Bung Hatta |
Ali Sadikin terhenyak mendengar kabar itu. Orang sekelas mantan Wakil Presiden Mohammad Hatta, tidak mampu membayar iuran air PAM. Saking kecilnya uang pensiun, Bung Hatta juga kesulitan membayar listrik dan uang pajak dan bangunan.
Gubernur legendaris Jakarta itu terharu melihat kondisi Bung Hatta. Seorang pemimpin yang jujur hingga hidup susah di hari tua.
"Begitu sederhananya hidup pemimpin kita pada waktu itu," kata Bang Ali terharu. Hal itu dikisahkan Bang Ali dalam biografinya Bang Ali, Demi Jakarta 1966-1977 yang ditulis Ramadhan KH.
Bang Ali tak cuma terharu, dia langsung bergerak. Sang Letnan Jenderal Marinir itu melobi DPRD DKI untuk menjadikan Bung Hatta sebagai warga kota utama. Dengan begitu, Bung Hatta terbebas dari iuran air dan PBB.
DPRD setuju.
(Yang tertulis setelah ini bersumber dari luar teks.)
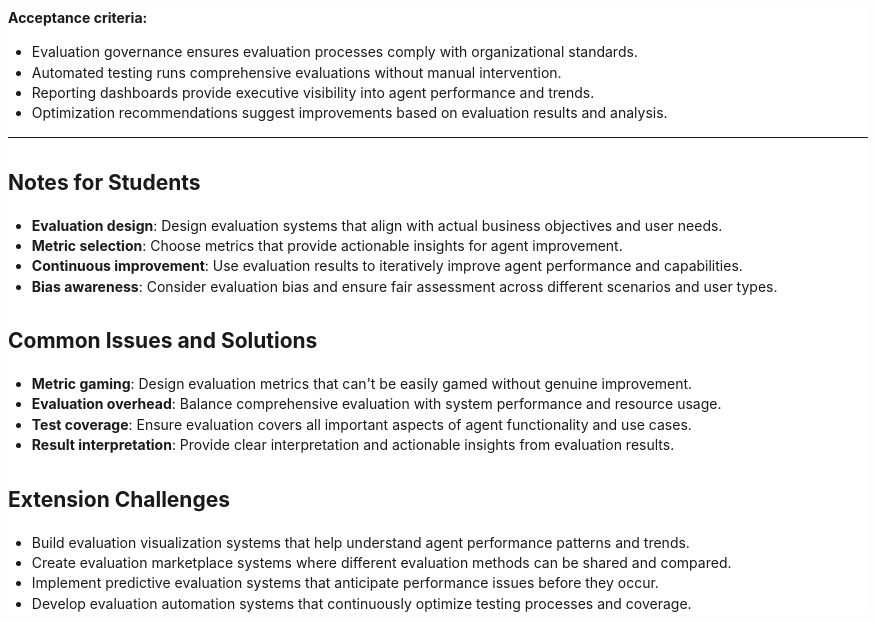**Acceptance criteria:**

- Evaluation governance ensures evaluation processes comply with organizational standards.
- Automated testing runs comprehensive evaluations without manual intervention.
- Reporting dashboards provide executive visibility into agent performance and trends.
- Optimization recommendations suggest improvements based on evaluation results and analysis.

---

## Notes for Students

- **Evaluation design**: Design evaluation systems that align with actual business objectives and user needs.
- **Metric selection**: Choose metrics that provide actionable insights for agent improvement.
- **Continuous improvement**: Use evaluation results to iteratively improve agent performance and capabilities.
- **Bias awareness**: Consider evaluation bias and ensure fair assessment across different scenarios and user types.

## Common Issues and Solutions

- **Metric gaming**: Design evaluation metrics that can't be easily gamed without genuine improvement.
- **Evaluation overhead**: Balance comprehensive evaluation with system performance and resource usage.
- **Test coverage**: Ensure evaluation covers all important aspects of agent functionality and use cases.
- **Result interpretation**: Provide clear interpretation and actionable insights from evaluation results.

## Extension Challenges

- Build evaluation visualization systems that help understand agent performance patterns and trends.
- Create evaluation marketplace systems where different evaluation methods can be shared and compared.
- Implement predictive evaluation systems that anticipate performance issues before they occur.
- Develop evaluation automation systems that continuously optimize testing processes and coverage.
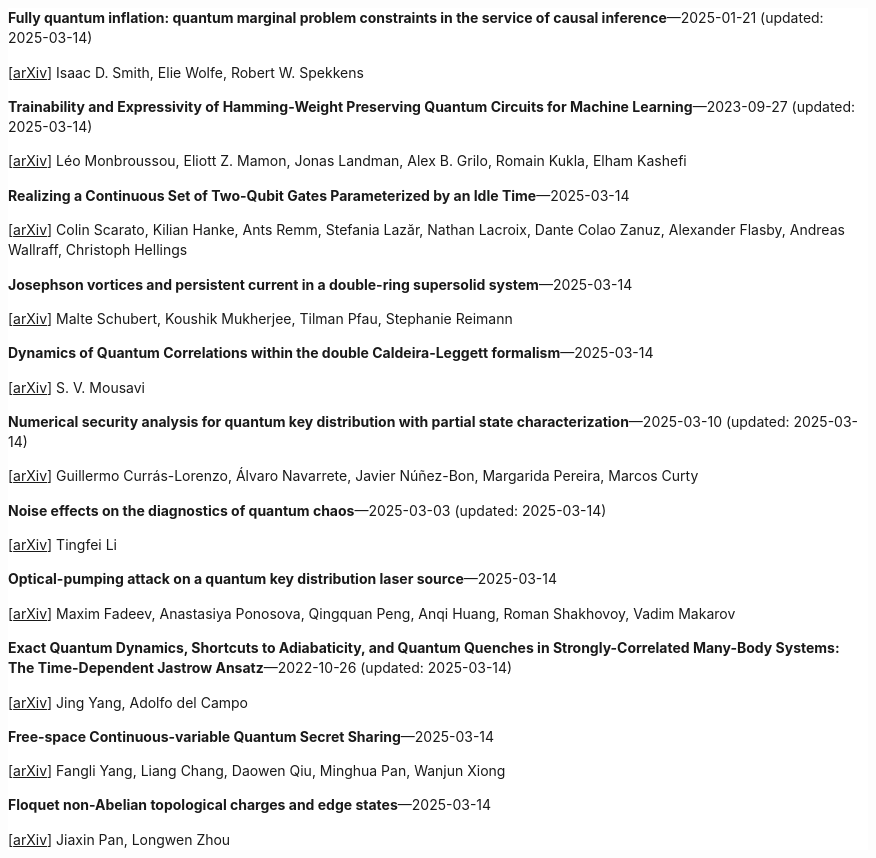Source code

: 
<b>Fully quantum inflation: quantum marginal problem constraints in the service of causal inference</b>—2025-01-21 (updated: 2025-03-14)

 [[arXiv](http://arxiv.org/abs/2501.12320v2)] Isaac D. Smith, Elie Wolfe, Robert W. Spekkens


<b>Trainability and Expressivity of Hamming-Weight Preserving Quantum Circuits for Machine Learning</b>—2023-09-27 (updated: 2025-03-14)

 [[arXiv](http://arxiv.org/abs/2309.15547v3)] Léo Monbroussou, Eliott Z. Mamon, Jonas Landman, Alex B. Grilo, Romain Kukla, Elham Kashefi


<b>Realizing a Continuous Set of Two-Qubit Gates Parameterized by an Idle Time</b>—2025-03-14

 [[arXiv](http://arxiv.org/abs/2503.11204v1)] Colin Scarato, Kilian Hanke, Ants Remm, Stefania Lazăr, Nathan Lacroix, Dante Colao Zanuz, Alexander Flasby, Andreas Wallraff, Christoph Hellings


<b>Josephson vortices and persistent current in a double-ring supersolid system</b>—2025-03-14

 [[arXiv](http://arxiv.org/abs/2503.11212v1)] Malte Schubert, Koushik Mukherjee, Tilman Pfau, Stephanie Reimann


<b>Dynamics of Quantum Correlations within the double Caldeira-Leggett formalism</b>—2025-03-14

 [[arXiv](http://arxiv.org/abs/2503.11220v1)] S. V. Mousavi


<b>Numerical security analysis for quantum key distribution with partial state characterization</b>—2025-03-10 (updated: 2025-03-14)

 [[arXiv](http://arxiv.org/abs/2503.07223v2)] Guillermo Currás-Lorenzo, Álvaro Navarrete, Javier Núñez-Bon, Margarida Pereira, Marcos Curty


<b>Noise effects on the diagnostics of quantum chaos</b>—2025-03-03 (updated: 2025-03-14)

 [[arXiv](http://arxiv.org/abs/2503.01279v2)] Tingfei Li


<b>Optical-pumping attack on a quantum key distribution laser source</b>—2025-03-14

 [[arXiv](http://arxiv.org/abs/2503.11239v1)] Maxim Fadeev, Anastasiya Ponosova, Qingquan Peng, Anqi Huang, Roman Shakhovoy, Vadim Makarov


<b>Exact Quantum Dynamics, Shortcuts to Adiabaticity, and Quantum Quenches in Strongly-Correlated Many-Body Systems: The Time-Dependent Jastrow Ansatz</b>—2022-10-26 (updated: 2025-03-14)

 [[arXiv](http://arxiv.org/abs/2210.14937v2)] Jing Yang, Adolfo del Campo


<b>Free-space Continuous-variable Quantum Secret Sharing</b>—2025-03-14

 [[arXiv](http://arxiv.org/abs/2503.11263v1)] Fangli Yang, Liang Chang, Daowen Qiu, Minghua Pan, Wanjun Xiong


<b>Floquet non-Abelian topological charges and edge states</b>—2025-03-14

 [[arXiv](http://arxiv.org/abs/2503.14518v1)] Jiaxin Pan, Longwen Zhou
Pemerintah Pusat juga memberikan sejumlah bantuan, di antaranya bebas bayar listrik.
Ironis memang, seorang proklamator, mantan wakil presiden, mantan perdana menteri dan seorang Bapak Bangsa Indonesia sampai tidak punya uang untuk membayar listrik dan air. Tapi itulah kejujuran seorang Mohammad Hatta. Padahal jika mau main proyek, Hatta tentu bisa kaya tujuh turunan macam pejabat bermental bandit.
Banyak kisah kesederhanaan Hatta yang bisa membuat air mata meleleh. Saat Bung Hatta tak bisa membelikan mesin jahit untuk istrinya karena kekurangan uang. Atau sepatu Bally yang tak pernah bisa terbeli hingga akhir hayatnya. Guntingan iklan sepatu itu masih tersimpan rapi di perpustakaannya. Namun sepatunya tak sanggup terbeli oleh sang proklamator.
Hatta tak meninggalkan banyak uang. Dia mewariskan keteladanan untuk Bangsa ini. Keteladanan yang kini makin jauh dengan perilaku korup para pejabat negara.